Thailand's Prime Minister Samak Sundarvej is under pressure
Political protests have again returned to the streets of Bangkok less than six months after the government of Prime Minister Samak Sundarvej came to power.
In 2006 street protests against former Prime Minister Thaksin Shinawatra, accused by the middle class and military elements of corruption and abuse of power, led to a coup.
But in fresh elections in December 2007, the People’s Power Party, backed by Thaksin supporters, returned to power.
Controversial constitution amendments
The latest protests come as the Samak government attempts to amend two key sections of the 2007 constitution. The changes would lead to the shutting down of corruption investigations against Thaksin and lift a five year political ban on Thaksin and more than 100 executive members of his former party.

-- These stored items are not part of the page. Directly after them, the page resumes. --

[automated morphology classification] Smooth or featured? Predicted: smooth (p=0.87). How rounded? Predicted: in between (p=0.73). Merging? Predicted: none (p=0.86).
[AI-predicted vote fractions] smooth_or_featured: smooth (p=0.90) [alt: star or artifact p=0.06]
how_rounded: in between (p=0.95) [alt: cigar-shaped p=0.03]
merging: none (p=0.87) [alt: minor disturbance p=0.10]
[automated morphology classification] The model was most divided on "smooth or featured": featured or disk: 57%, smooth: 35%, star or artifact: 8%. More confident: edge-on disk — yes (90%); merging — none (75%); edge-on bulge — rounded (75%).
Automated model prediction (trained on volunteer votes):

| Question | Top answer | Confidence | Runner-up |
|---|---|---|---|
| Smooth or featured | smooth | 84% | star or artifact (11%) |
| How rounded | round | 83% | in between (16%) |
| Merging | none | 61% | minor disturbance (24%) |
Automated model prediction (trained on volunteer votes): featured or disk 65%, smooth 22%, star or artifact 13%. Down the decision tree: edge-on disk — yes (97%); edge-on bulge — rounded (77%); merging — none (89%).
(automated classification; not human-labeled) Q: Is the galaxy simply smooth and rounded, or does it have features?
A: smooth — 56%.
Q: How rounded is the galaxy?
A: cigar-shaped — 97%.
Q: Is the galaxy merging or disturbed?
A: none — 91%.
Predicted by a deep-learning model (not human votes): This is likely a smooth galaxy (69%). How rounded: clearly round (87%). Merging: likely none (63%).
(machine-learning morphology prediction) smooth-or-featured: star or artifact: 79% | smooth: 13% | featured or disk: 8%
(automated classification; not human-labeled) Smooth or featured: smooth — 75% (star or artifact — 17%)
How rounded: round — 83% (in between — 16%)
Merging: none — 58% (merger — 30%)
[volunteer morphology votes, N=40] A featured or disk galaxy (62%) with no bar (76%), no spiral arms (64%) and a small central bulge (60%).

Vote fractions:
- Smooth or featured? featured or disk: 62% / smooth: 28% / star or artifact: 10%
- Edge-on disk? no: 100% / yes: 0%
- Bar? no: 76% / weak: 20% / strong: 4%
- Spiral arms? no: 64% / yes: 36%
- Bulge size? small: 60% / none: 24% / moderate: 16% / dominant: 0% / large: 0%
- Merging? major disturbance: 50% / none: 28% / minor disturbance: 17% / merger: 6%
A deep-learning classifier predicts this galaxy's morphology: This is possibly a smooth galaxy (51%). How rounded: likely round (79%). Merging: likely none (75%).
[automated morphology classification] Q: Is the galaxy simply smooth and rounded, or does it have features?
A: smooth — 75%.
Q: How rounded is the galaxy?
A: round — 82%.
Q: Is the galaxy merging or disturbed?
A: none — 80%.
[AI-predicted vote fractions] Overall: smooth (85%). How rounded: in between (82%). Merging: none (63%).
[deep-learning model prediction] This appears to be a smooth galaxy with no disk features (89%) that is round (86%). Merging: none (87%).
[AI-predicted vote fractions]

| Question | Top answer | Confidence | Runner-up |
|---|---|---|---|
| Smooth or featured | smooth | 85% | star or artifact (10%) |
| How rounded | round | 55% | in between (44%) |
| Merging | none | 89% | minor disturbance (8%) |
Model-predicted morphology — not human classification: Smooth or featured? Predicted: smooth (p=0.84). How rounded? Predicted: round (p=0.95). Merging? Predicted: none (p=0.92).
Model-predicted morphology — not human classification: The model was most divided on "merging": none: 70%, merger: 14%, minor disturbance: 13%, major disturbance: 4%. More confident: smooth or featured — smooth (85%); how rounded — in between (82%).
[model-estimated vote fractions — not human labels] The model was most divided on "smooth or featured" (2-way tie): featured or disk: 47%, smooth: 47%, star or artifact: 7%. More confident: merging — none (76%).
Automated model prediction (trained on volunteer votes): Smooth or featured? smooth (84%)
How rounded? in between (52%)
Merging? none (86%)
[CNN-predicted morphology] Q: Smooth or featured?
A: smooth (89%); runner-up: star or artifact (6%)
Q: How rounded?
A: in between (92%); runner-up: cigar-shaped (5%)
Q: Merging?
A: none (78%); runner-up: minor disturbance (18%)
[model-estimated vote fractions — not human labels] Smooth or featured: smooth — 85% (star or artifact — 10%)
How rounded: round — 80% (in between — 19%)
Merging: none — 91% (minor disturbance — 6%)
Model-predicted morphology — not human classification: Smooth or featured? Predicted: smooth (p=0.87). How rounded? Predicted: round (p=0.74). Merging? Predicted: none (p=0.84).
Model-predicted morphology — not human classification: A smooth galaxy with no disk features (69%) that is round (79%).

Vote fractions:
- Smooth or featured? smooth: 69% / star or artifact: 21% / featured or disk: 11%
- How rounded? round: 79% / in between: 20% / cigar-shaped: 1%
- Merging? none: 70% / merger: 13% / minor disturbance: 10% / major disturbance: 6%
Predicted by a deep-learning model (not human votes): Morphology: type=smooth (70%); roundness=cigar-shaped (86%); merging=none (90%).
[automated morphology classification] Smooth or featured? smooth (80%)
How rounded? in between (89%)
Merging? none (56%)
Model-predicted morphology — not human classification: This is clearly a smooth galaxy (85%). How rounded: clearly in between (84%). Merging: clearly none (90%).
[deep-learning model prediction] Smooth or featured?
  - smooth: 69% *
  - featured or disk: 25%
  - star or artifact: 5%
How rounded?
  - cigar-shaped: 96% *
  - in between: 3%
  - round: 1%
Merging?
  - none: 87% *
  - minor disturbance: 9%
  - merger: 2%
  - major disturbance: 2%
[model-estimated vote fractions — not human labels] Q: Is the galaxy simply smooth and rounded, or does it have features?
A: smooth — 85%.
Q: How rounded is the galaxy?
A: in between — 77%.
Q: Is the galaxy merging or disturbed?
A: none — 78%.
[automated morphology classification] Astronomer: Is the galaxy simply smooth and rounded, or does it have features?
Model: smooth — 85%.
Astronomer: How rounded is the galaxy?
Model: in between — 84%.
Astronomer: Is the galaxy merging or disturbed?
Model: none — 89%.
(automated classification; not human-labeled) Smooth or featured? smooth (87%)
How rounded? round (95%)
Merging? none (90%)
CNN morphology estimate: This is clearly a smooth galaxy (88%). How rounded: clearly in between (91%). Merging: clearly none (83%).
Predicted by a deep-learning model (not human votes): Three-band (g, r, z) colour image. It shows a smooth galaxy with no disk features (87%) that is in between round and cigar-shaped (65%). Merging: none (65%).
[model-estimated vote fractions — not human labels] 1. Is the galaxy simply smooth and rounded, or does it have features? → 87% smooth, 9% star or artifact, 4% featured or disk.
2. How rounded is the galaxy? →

Last week political tensions eased after a minister -- a former spokesman to Thaksin -- resigned over public comments considered insulting to the Thai Royal House. On the other hand, moves to withdraw the motion for the amendments in parliament also cooled the political temperature. After this, the government hoped the protests might end.
But Khun Thongsap, 38, says the rallies will continue. Protestors say they still expect a fresh bill to be submitted -- "next week", believes Thongsap.
Another protestor, Khun Sip, says the initial amendments were just to assist the government, rather than the nation. "They want to change the constitution for themselves, not for the people."
Coup rumours denied
Rumours swirled last week of possible military intervention. But senior Thai military commanders have since given assurances there are no plans for a coup at present.
Sompop Manarangsan, a director of the Institute of Asian Studies at Chulalongkorn University believes the military will remain on the sidelines for the moment and doubts there will be a coup in the near future.
"I think the military will try to be neutral towards this increasing conflict," he says. But problems may still arise later in the year, according to analysts. Sompop does expect tensions to again rise in the lead up to a reshuffle of key military posts, and as corruption cases against Thaksin proceed to the courts.